Driving The 2011 BMW X3 Xdrive35i

BMW does anything they can to avoid using the S-word. That three-letter acronym has become a four-letter word around Munich, and yet some of their more popular vehicles fit into that category. But you will not hear anyone calling them SUVs.

 

“The Ultimate Driving Machine” has described BMW models since the 1970s. When they branched out into raised ride height, all-wheel drive wagons, the Bavarians wouldn’t dare call them what everyone else did because it simply didn’t fit their image. Instead, they invented the “Sports Activity Vehicle,” or SAV, title. If it walks like a duck…

 

The walk of the X3 isn’t immediately identifiable as duck-like. On the contrary, from behind the wheel of the second-generation small SUV-like BMW the driver would hardly call it an SUV.

 

Yes, it has a body like an SUV. Yes, it sends power to all four wheels. Yes, it stands taller than your average sedan. But that’s where the SUV-references end. This particular vehicle does not bring up the truck-like images that many SUVs will and that’s because it’s not truck-like at all.

 

When you bring up the nearly four decade old slogan, memories of the sporty 2002 or the M3 spring to mind. If an X3 rolls up, you don’t automatically think “ultimate” anything.

 

While popular, the first-generation X3 was not very BMW-like. Even BMW wasn’t certain about moving into that market so they outsourced production. Styling had many of the hallmarks of a BMW including the twin-kidney grille openings flanked by the four round headlights. The execution of this design, however, made the X3 look cheap in comparison to the rest of the lineup.

 

For the sequel, BMW moved production in-house and into their Spartanburg, South Carolina plant…alongside the other “SAVs” (X5 and X6). Also, styling moved upscale. Replacing the basic slab sides, the new model gained the subtle creases introduced years before by the controversial designer Chris Bangle. Some of his earlier designs have not appealed to the usual BMW-loving press and even offended some of BMW’s core fans. That doesn’t seem to be the case with the new model. A richer, more BMW-like style wraps around the new X3.

 

Driving dynamics are not SUV-like. Pushed into corners, the X3 feels like a BMW where the car grips the asphalt and is very reluctant to let go. Body roll associated with tall vehicles like this cannot be found here. The truck-inspired steering found in “traditional” SUVs is missing, replaced instead by the precision tuning that BMW uses throughout their lineup. And then there’s the power.

 

Yes, it’s got the inline-six every Bimmer fan drools over. Displacing just under three liters and boosted by two turbochargers, the X3’s engine produces 300hp and scoots down the highway amazingly well for a two-ton wagon. With eight forward ratios, the transmission does exactly what it should, whether that’s keeping the engine running in a narrow, and fuel efficient, range or keeping the power on the road. Motivational forces were always on tap and mixed driving returned a surprisingly good 22 mpg.

 

From the driver’s seat, there was very little to make me complain. On the way to Hersheypark, however, the three little passengers in the back seat weren’t as happy. Kids should not be so jaded as to find fault in a BMW…that isn’t an Isetta. Come to think of it, they probably would have been all smiles had it been the tiny bubble car of the 1950s, but it wouldn’t have taken the family to ride the Sooper Dooper Looper.

 

Their focus was on the comfort of the rear seats and their requirement to all sit together. You just can’t expect every vehicle to be a minivan, especially if the vehicle wears a blue and white roundel on the hood and is this fun to drive.

 

Small rattles in the large sunroof weren’t noticeable to the kids, but I sure heard them.
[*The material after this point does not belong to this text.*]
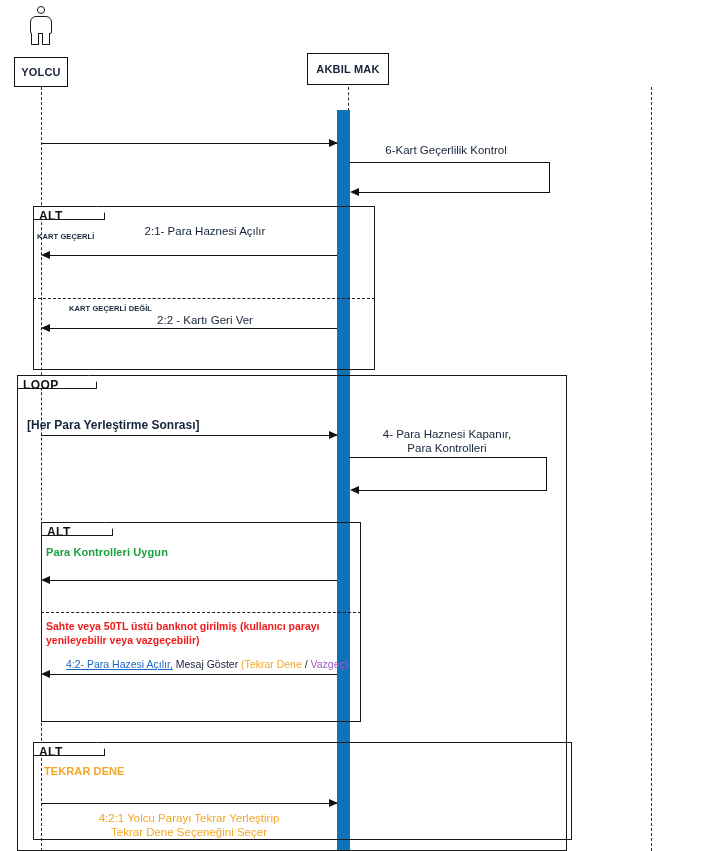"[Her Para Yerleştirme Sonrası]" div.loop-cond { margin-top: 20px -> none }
The only other complaint comes from the often-maligned iDrive electronic controller.

 

It has been simplified compared to earlier versions, but it’s still too distracting. Doing routine things like changing radio stations or scrolling through menus to adjust the speakers can be distracting. Remember when the sound system in your car had those little buttons for five preset stations? Paging through 100 satellite stations would be difficult with so few buttons and I’m sure you miss hearing a fading AM station blaring through one tinny four-inch speaker as well.

 

SAV was one of those marketing ploys that only automakers can attempt. Calling the X3 an SUV just doesn’t work. None of the truck qualities associated with the unused S-word exist in the BMW, aside from the ability to seat five and the all-wheel drive.

 

The X3 has finally come into its own and has earned the BMW label. At $52 grand, it also has earned a BMW sticker.